Manuela consegue falar mandarim, cantonês e português, mas confessa aos repórteres que a sua língua materna é o cantonês, tendo aprendido o mandarim ao longo dos anos. A sua mãe é chinesa, sendo que foi muito influenciada pela cultura chinesa desde criança. “Compreendo a queima de incenso em reverência aos deuses, ou de papel em homenagem aos nossos antepassados, entre outros conceitos que têm influência demarcadamente chinesa. Os macaenses são isso mesmo, a convivência de características da cultura portuguesa e da cultura chinesa”.
Antes do retorno de Macau, Manuela trabalhava no governo local. No dia da transição, testemunhou todo o processo do hasteamento da bandeira chinesa. “Sinceramente, no momento em que a bandeira foi arreada, foi um pouco triste porque os portugueses estavam de saída. E agora? O que irá acontecer no futuro?”, relembra. Porém, 20 anos depois, acredita que a sua escolha em permanecer foi correta.
“Na altura estava já a trabalhar como tradutora no governo e senti que o futuro do setor seria certo, por isso decidi ficar. Acho que 20 anos depois, posso verdadeiramente dizer que não tenho arrependimentos e que ficar foi a escolha certa. Foi a escolha certa para mim e para a minha família”.

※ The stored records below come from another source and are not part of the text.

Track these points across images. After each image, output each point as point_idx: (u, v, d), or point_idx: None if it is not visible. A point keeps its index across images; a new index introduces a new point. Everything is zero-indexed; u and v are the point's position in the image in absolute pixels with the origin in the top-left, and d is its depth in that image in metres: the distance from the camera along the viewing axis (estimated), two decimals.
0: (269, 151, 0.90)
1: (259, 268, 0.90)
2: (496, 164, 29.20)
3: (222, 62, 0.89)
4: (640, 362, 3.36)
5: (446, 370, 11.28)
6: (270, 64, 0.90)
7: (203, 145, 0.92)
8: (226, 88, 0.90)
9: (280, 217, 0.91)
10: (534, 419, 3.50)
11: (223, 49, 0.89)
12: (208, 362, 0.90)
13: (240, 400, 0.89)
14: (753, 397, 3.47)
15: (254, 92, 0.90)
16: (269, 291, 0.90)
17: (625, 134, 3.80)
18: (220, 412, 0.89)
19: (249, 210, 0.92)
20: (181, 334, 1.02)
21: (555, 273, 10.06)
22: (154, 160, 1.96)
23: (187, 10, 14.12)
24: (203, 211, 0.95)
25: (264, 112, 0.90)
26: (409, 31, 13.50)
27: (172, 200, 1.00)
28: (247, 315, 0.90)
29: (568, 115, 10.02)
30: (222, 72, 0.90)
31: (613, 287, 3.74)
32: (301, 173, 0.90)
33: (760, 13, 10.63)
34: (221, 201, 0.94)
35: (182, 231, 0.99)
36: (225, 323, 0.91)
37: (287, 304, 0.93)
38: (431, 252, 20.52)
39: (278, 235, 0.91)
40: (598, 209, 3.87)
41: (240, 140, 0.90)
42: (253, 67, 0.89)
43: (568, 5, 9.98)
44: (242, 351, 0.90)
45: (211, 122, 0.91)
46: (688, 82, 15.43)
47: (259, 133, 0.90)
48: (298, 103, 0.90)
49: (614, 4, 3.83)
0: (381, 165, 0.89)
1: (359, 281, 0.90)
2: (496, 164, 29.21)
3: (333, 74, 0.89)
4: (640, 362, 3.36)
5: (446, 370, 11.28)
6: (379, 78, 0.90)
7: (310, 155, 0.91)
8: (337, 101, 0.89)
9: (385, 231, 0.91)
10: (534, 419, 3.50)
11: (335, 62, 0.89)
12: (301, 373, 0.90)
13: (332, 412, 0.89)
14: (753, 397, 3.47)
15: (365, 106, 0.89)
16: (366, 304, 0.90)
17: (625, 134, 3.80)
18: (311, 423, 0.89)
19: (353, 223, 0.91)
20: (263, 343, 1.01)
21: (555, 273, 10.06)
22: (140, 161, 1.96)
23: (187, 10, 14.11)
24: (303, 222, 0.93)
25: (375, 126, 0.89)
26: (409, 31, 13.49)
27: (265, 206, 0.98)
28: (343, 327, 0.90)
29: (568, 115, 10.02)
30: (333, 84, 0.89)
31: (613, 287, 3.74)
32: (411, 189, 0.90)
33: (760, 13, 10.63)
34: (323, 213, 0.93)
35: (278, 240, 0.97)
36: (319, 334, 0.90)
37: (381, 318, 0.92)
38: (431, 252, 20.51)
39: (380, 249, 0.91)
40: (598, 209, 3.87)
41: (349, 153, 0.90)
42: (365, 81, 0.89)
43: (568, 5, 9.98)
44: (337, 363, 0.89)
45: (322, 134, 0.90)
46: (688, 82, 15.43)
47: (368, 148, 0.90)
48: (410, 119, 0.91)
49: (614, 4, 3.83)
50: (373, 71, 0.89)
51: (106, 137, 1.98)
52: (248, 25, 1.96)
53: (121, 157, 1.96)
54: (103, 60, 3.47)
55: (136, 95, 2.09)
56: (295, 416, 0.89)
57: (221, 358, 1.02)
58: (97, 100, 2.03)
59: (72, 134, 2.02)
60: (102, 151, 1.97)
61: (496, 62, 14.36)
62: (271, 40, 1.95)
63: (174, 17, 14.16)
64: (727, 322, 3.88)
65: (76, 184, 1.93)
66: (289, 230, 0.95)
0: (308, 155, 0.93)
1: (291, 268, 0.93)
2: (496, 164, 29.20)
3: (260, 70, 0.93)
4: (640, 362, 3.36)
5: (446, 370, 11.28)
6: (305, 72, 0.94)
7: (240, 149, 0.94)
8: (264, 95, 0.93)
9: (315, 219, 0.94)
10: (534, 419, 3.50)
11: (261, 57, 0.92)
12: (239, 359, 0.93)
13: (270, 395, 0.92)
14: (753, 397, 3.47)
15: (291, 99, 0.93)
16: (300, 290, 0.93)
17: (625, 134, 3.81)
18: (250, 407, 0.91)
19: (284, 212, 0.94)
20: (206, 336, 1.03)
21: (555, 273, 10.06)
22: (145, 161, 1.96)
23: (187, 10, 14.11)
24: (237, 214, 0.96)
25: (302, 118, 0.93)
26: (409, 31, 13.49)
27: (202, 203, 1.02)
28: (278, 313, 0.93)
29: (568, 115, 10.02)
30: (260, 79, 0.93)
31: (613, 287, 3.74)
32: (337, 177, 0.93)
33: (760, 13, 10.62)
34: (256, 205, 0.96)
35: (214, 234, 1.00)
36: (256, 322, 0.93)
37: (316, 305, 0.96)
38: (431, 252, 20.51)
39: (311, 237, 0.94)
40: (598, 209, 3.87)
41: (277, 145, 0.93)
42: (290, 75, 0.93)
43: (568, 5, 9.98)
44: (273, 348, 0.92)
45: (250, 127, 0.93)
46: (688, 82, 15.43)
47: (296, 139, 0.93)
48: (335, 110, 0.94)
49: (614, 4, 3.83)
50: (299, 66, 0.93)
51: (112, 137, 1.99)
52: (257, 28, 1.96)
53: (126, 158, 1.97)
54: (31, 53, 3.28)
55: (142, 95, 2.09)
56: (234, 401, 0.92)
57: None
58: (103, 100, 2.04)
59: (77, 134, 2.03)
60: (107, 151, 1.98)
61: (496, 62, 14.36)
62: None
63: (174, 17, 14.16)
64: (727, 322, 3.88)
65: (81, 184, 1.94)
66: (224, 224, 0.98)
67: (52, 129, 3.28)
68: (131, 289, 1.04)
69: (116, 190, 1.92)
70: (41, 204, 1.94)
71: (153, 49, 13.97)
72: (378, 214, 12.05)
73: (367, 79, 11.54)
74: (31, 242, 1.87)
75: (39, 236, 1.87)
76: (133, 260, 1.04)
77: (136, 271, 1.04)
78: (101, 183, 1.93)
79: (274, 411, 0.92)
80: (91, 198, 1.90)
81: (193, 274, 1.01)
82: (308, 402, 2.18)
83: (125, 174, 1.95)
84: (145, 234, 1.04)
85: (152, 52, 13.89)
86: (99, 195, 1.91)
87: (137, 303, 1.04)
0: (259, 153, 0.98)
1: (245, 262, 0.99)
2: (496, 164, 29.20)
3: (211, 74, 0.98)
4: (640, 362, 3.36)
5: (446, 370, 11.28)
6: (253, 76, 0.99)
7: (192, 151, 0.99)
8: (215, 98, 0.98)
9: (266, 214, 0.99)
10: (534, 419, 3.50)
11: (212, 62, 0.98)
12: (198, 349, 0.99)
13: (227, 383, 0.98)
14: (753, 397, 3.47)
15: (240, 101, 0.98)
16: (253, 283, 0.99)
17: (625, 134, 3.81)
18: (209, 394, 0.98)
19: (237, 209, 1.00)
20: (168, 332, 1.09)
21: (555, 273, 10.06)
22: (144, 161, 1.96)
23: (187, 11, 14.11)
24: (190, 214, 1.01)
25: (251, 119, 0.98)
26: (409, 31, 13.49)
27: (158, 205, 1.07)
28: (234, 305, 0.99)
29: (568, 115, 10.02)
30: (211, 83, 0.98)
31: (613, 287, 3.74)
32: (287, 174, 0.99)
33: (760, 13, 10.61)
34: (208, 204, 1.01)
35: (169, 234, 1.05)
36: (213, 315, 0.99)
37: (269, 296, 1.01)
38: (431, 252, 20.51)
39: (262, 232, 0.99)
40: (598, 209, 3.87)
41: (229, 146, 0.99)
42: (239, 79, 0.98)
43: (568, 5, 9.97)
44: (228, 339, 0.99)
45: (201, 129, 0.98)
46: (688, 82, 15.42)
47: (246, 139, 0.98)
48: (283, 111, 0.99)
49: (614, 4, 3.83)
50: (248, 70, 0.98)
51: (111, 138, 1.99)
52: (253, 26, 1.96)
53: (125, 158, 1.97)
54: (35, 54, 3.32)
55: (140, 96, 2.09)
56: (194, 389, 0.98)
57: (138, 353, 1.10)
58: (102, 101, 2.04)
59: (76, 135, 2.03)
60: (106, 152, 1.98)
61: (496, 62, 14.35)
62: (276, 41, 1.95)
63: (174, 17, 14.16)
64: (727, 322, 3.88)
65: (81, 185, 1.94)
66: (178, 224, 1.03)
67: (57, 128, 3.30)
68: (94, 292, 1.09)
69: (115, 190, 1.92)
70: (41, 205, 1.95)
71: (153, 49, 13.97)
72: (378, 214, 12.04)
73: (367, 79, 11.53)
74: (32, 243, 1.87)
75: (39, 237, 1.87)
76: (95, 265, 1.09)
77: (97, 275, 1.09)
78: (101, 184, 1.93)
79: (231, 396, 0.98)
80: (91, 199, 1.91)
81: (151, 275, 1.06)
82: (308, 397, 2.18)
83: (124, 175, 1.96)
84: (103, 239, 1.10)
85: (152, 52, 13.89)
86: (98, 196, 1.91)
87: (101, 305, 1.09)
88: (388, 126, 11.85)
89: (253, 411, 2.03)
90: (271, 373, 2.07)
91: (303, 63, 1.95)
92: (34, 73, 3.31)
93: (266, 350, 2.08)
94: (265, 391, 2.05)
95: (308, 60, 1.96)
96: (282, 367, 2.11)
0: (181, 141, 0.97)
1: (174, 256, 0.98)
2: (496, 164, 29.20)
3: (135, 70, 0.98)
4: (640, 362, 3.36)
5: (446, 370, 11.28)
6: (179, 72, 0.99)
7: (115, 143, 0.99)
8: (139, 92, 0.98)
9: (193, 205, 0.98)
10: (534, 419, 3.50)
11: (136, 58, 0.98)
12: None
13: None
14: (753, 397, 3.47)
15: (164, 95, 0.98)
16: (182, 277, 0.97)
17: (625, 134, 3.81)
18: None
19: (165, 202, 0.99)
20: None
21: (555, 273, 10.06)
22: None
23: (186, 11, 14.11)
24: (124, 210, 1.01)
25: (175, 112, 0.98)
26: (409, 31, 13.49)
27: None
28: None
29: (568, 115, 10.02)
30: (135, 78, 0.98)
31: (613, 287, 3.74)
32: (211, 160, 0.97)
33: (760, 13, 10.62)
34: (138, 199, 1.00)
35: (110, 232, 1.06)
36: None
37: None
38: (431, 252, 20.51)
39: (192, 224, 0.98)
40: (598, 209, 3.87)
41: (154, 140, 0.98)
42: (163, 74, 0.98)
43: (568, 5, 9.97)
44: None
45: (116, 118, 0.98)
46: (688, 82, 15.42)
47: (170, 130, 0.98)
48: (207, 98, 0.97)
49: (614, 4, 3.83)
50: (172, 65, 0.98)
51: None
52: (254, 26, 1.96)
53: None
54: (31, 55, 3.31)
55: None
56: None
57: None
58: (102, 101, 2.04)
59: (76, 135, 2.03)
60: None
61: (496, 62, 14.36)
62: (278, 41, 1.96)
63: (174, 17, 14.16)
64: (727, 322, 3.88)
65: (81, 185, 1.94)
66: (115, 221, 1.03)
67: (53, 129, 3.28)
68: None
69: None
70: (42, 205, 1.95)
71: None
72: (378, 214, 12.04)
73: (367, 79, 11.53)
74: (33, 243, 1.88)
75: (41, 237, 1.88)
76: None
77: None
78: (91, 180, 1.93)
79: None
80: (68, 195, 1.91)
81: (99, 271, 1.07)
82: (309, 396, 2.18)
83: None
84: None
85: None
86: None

Com efeito, Macau é considerada uma plataforma de intercâmbio entre a China e os países de língua portuguesa, especialmente desde o estabelecimento do Fórum de Cooperação Económica e Comercial entre a China e os Países de Língua Portuguesa, em 2003. Quadros proficientes nas línguas chinesa e portuguesa, como Manuela Sousa, têm cada vez mais espaço para avançarem nas suas carreiras em Macau.
“Macau tem influência da cultura portuguesa. O nosso sistema legal e linguístico tem influências portuguesas. Como tal, enquanto plataforma, Macau está próximo dos países de língua portuguesa. Macau tem a capacidade e as condições para oferecer uma ampla gama de serviços aos países de língua portuguesa. Serviços legais, linguísticos ou outro tipo de situações nas quais não haja um entendimento tão aprofundado do resto da China, Macau funciona como uma ponte.
A tradutora diz com um sorriso que, depois do retorno de Macau e da afirmação do território como plataforma sino-portuguesa, a sua carga de trabalho aumentou consideravelmente, especialmente desde o 8º ano após o retorno, com cada vez mais quantidade de traduções. “Posso dar alguns números. Antes do retorno, havia cerca de 20 reuniões por mês, e agora temos em média mais de 60, não incluindo reuniões internas ou de curta duração”.
Apesar do aumento da carga de trabalho, Manuela Sousa está confiante no papel de Macau no reforço dos laços sino-lusos. “Depois do retorno, o governo tem gerido muito bem a RAEM. Com o forte apoio do governo central, podemos atingir um melhor desenvolvimento. O desenvolvimento económico fala por si. Tais resultados positivos podem também desempenhar a sua função nesta aproximação”.